(YOUR OBJECTIVE) This exercise calls for the whole listing to be given again exactly, without images.

*** EXERCISE DATA ***

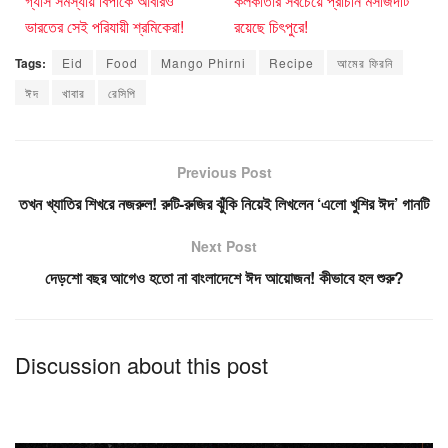
গ্যাস সমস্যায় বিপাকে আবারও
কলকাতার সবচেয়ে প্রাচীন মসজিদটি
ভারতের সেই পরিযায়ী শ্রমিকেরা!
রয়েছে চিৎপুরে!
Tags:
Eid
Food
Mango Phirni
Recipe
আমের ফিরনি
ঈদ
খাবার
রেসিপি
Previous Post
তখন খ্যাতির শিখরে নজরুল! রুটি-রুজির ঝুঁকি নিয়েই লিখলেন ‘এলো খুশির ঈদ’ গানটি
Next Post
দেড়শো বছর আগেও হতো না বাংলাদেশে ঈদ আয়োজন! কীভাবে হল শুরু?
Discussion about this post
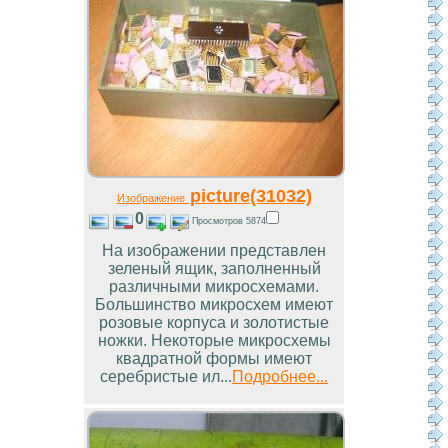
picture(31032)
Изображение
0
Просмотров 5874
На изображении представлен
зеленый ящик, заполненный
различными микросхемами.
Большинство микросхем имеют
розовые корпуса и золотистые
ножки. Некоторые микросхемы
квадратной формы имеют
серебристые ил...
Подробнее...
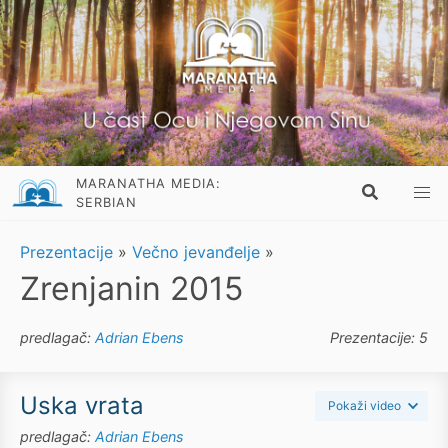
MARANATHA MEDIA:
SERBIAN
Prezentacije
»
Večno jevanđelje
»
Zrenjanin 2015
predlagač:
Adrian Ebens
Prezentacije: 5
Uska vrata
Pokaži video
predlagač:
Adrian Ebens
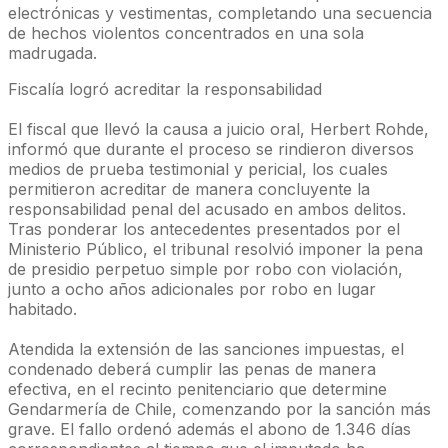
electrónicas y vestimentas, completando una secuencia
de hechos violentos concentrados en una sola
madrugada.
Fiscalía logró acreditar la responsabilidad
El fiscal que llevó la causa a juicio oral, Herbert Rohde,
informó que durante el proceso se rindieron diversos
medios de prueba testimonial y pericial, los cuales
permitieron acreditar de manera concluyente la
responsabilidad penal del acusado en ambos delitos.
Tras ponderar los antecedentes presentados por el
Ministerio Público, el tribunal resolvió imponer la pena
de presidio perpetuo simple por robo con violación,
junto a ocho años adicionales por robo en lugar
habitado.
Atendida la extensión de las sanciones impuestas, el
condenado deberá cumplir las penas de manera
efectiva, en el recinto penitenciario que determine
Gendarmería de Chile, comenzando por la sanción más
grave. El fallo ordenó además el abono de 1.346 días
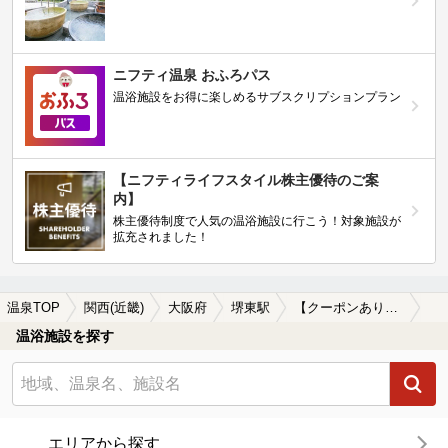
ニフティ温泉 おふろパス
温浴施設をお得に楽しめるサブスクリプションプラン
【ニフティライフスタイル株主優待のご案
内】
株主優待制度で人気の温浴施設に行こう！対象施設が
拡充されました！
温泉TOP
関西(近畿)
大阪府
堺東駅
【クーポンあり】冷え性に効能がある堺東駅近くの温泉、日帰り温泉、スーパー銭湯おすすめ
温浴施設を探す
エリアから探す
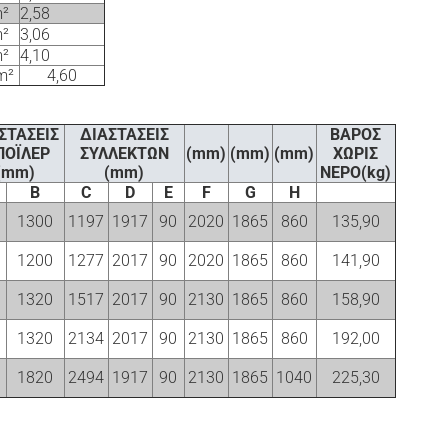
m²
2,58
m²
3,06
m²
4,10
m²
4,60
ΣΤΑΣΕΙΣ
ΔΙΑΣΤΑΣΕΙΣ
ΒΑΡΟΣ
ΟΪΛΕΡ
ΣΥΛΛΕΚΤΩΝ
(mm)
(mm)
(mm)
ΧΩΡΙΣ
(mm)
(mm)
ΝΕΡΟ(kg)
Β
C
D
Ε
F
G
H
1300
1197
1917
90
2020
1865
860
135,90
1200
1277
2017
90
2020
1865
860
141,90
1320
1517
2017
90
2130
1865
860
158,90
1320
2134
2017
90
2130
1865
860
192,00
1820
2494
1917
90
2130
1865
1040
225,30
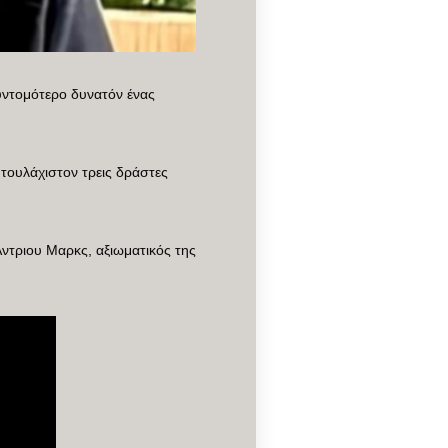
υντομότερο δυνατόν ένας
τουλάχιστον τρεις δράστες
ντριου Μαρκς, αξιωματικός της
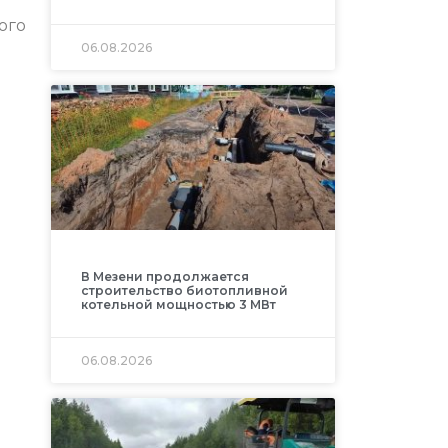
ого
06.08.2026
В Мезени продолжается
строительство биотопливной
котельной мощностью 3 МВт
06.08.2026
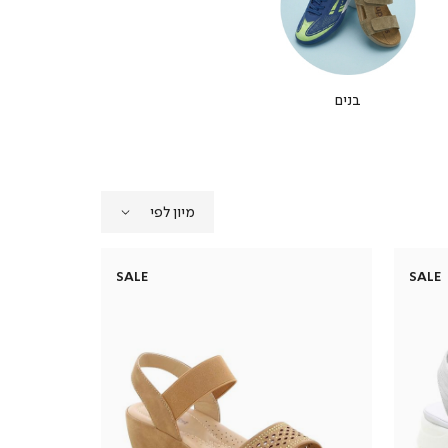
בנים
SALE
SALE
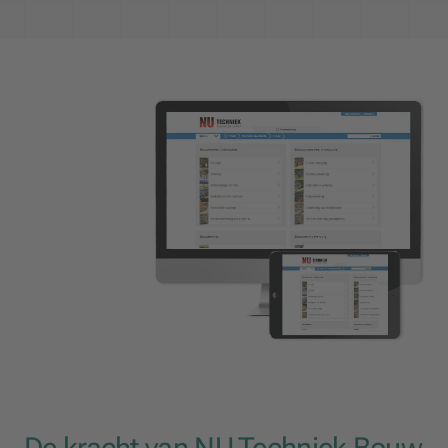
De kracht van NU Techniek Bouw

***

(TASK OUTPUT)
গ্যাস সমস্যায় বিপাকে আবারও
কলকাতার সবচেয়ে প্রাচীন মসজিদটি
ভারতের সেই পরিযায়ী শ্রমিকেরা!
রয়েছে চিৎপুরে!
Tags:
Eid
Food
Mango Phirni
Recipe
আমের ফিরনি
ঈদ
খাবার
রেসিপি
Previous Post
তখন খ্যাতির শিখরে নজরুল! রুটি-রুজির ঝুঁকি নিয়েই লিখলেন ‘এলো খুশির ঈদ’ গানটি
Next Post
দেড়শো বছর আগেও হতো না বাংলাদেশে ঈদ আয়োজন! কীভাবে হল শুরু?
Discussion about this post
picture(31032)
Изображение
0
Просмотров 5874
На изображении представлен
зеленый ящик, заполненный
различными микросхемами.
Большинство микросхем имеют
розовые корпуса и золотистые
ножки. Некоторые микросхемы
квадратной формы имеют
серебристые ил...
Подробнее...
MARANATHA MEDIA:
SERBIAN
Prezentacije
»
Večno jevanđelje
»
Zrenjanin 2015
predlagač:
Adrian Ebens
Prezentacije: 5
Uska vrata
Pokaži video
predlagač:
Adrian Ebens
electrónicas y vestimentas, completando una secuencia
de hechos violentos concentrados en una sola
madrugada.
Fiscalía logró acreditar la responsabilidad
El fiscal que llevó la causa a juicio oral, Herbert Rohde,
informó que durante el proceso se rindieron diversos
medios de prueba testimonial y pericial, los cuales
permitieron acreditar de manera concluyente la
responsabilidad penal del acusado en ambos delitos.
Tras ponderar los antecedentes presentados por el
Ministerio Público, el tribunal resolvió imponer la pena
de presidio perpetuo simple por robo con violación,
junto a ocho años adicionales por robo en lugar
habitado.
Atendida la extensión de las sanciones impuestas, el
condenado deberá cumplir las penas de manera
efectiva, en el recinto penitenciario que determine
Gendarmería de Chile, comenzando por la sanción más
grave. El fallo ordenó además el abono de 1.346 días
ニフティ温泉 おふろパス
温浴施設をお得に楽しめるサブスクリプションプラン
【ニフティライフスタイル株主優待のご案
内】
株主優待制度で人気の温浴施設に行こう！対象施設が
拡充されました！
温泉TOP
関西(近畿)
大阪府
堺東駅
【クーポンあり】冷え性に効能がある堺東駅近くの温泉、日帰り温泉、スーパー銭湯おすすめ
温浴施設を探す
エリアから探す
m²
2,58
m²
3,06
m²
4,10
m²
4,60
ΣΤΑΣΕΙΣ
ΔΙΑΣΤΑΣΕΙΣ
ΒΑΡΟΣ
ΟΪΛΕΡ
ΣΥΛΛΕΚΤΩΝ
(mm)
(mm)
(mm)
ΧΩΡΙΣ
(mm)
(mm)
ΝΕΡΟ(kg)
Β
C
D
Ε
F
G
H
1300
1197
1917
90
2020
1865
860
135,90
1200
1277
2017
90
2020
1865
860
141,90
1320
1517
2017
90
2130
1865
860
158,90
1320
2134
2017
90
2130
1865
860
192,00
1820
2494
1917
90
2130
1865
1040
225,30
υντομότερο δυνατόν ένας
τουλάχιστον τρεις δράστες
ντριου Μαρκς, αξιωματικός της
ого
06.08.2026
В Мезени продолжается
строительство биотопливной
котельной мощностью 3 МВт
06.08.2026
בנים
SALE
SALE
De kracht van NU Techniek Bouw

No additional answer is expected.